■ Exercise brief
Only the pictures are to be left out; the listing itself is repeated exactly.

■ Dataset entries
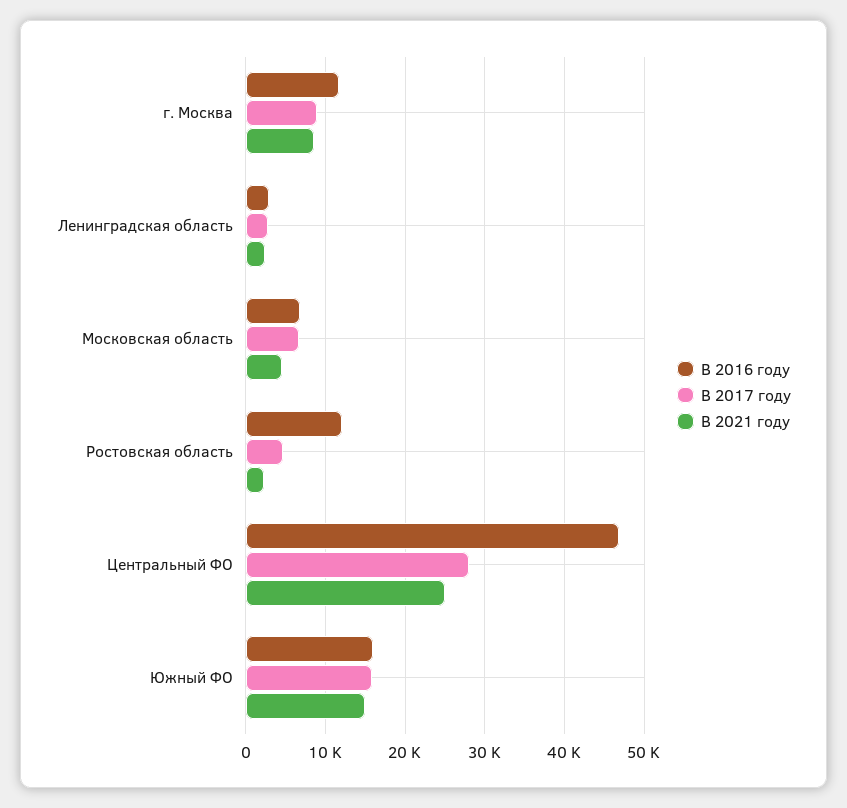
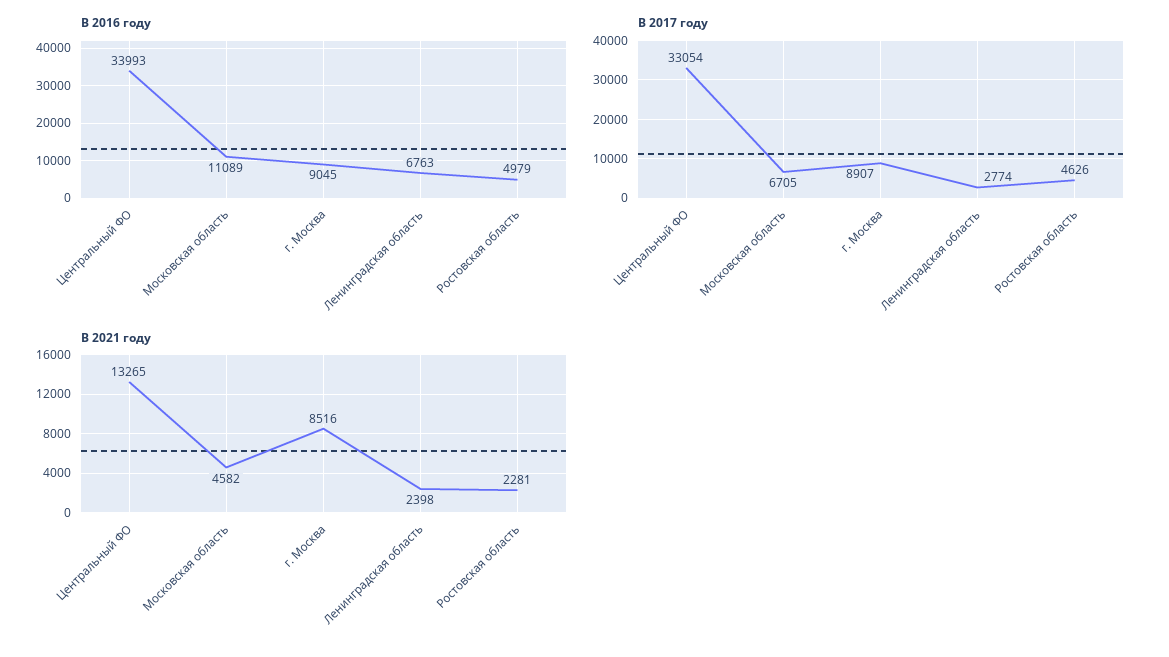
В 2016 году, г. Москва: 12000 -> 9045
В 2016 году, Ленинградская область: 3000 -> 6763
В 2016 году, Московская область: 7000 -> 11089
В 2016 году, Ростовская область: 12000 -> 4979
В 2016 году, Центральный ФО: 47000 -> 33993
В 2017 году, Центральный ФО: 28000 -> 33054
В 2021 году, Центральный ФО: 25000 -> 13265
В 2016 году, Южный ФО: 16000 -> none
В 2017 году, Южный ФО: 16000 -> none
В 2021 году, Южный ФО: 15000 -> none

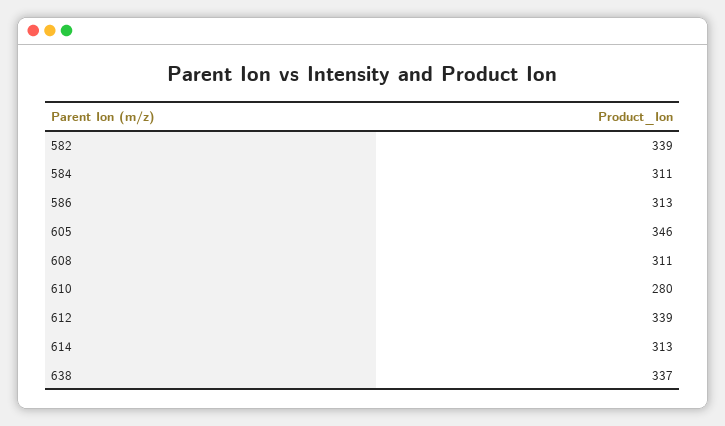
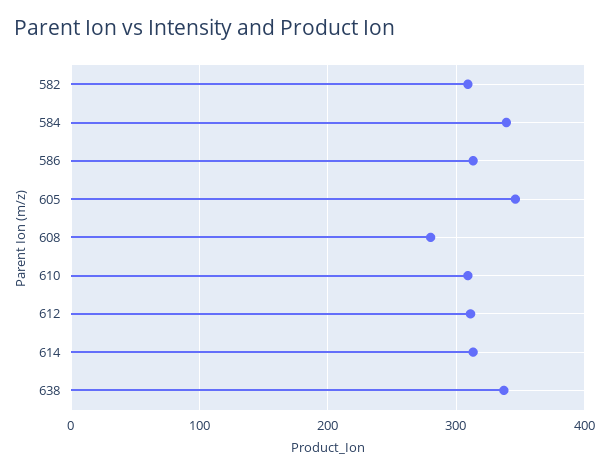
582: 339 -> 310
584: 311 -> 340
608: 311 -> 280
610: 280 -> 310
612: 339 -> 310

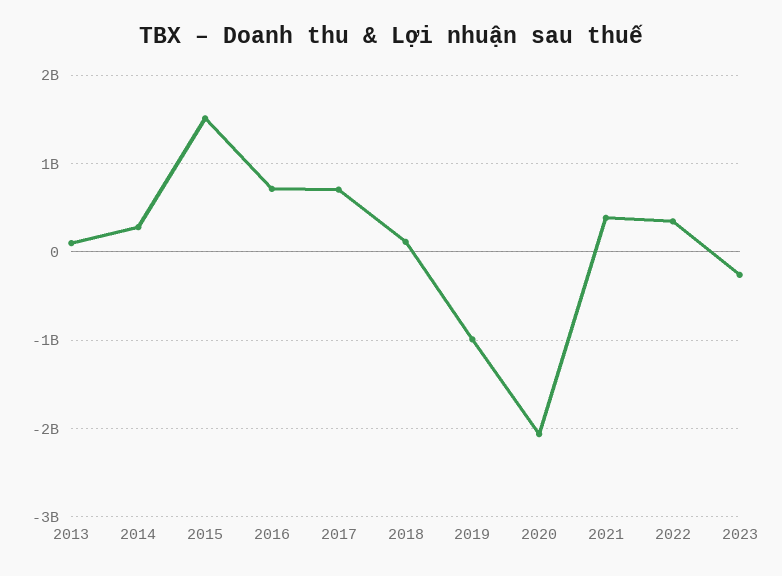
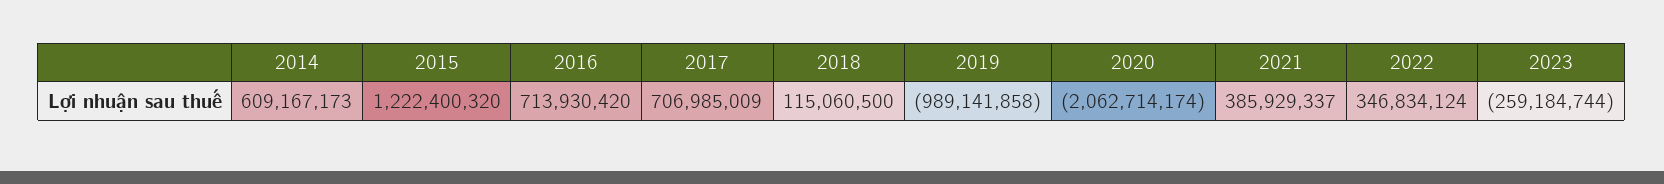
2013: 100000000 -> none
2014: 300000000 -> 609167173
2015: 1500000000 -> 1222400320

■ Response below
В 2016 году, г. Москва: 12000 -> 9045
В 2016 году, Ленинградская область: 3000 -> 6763
В 2016 году, Московская область: 7000 -> 11089
В 2016 году, Ростовская область: 12000 -> 4979
В 2016 году, Центральный ФО: 47000 -> 33993
В 2017 году, Центральный ФО: 28000 -> 33054
В 2021 году, Центральный ФО: 25000 -> 13265
В 2016 году, Южный ФО: 16000 -> none
В 2017 году, Южный ФО: 16000 -> none
В 2021 году, Южный ФО: 15000 -> none

582: 339 -> 310
584: 311 -> 340
608: 311 -> 280
610: 280 -> 310
612: 339 -> 310

2013: 100000000 -> none
2014: 300000000 -> 609167173
2015: 1500000000 -> 1222400320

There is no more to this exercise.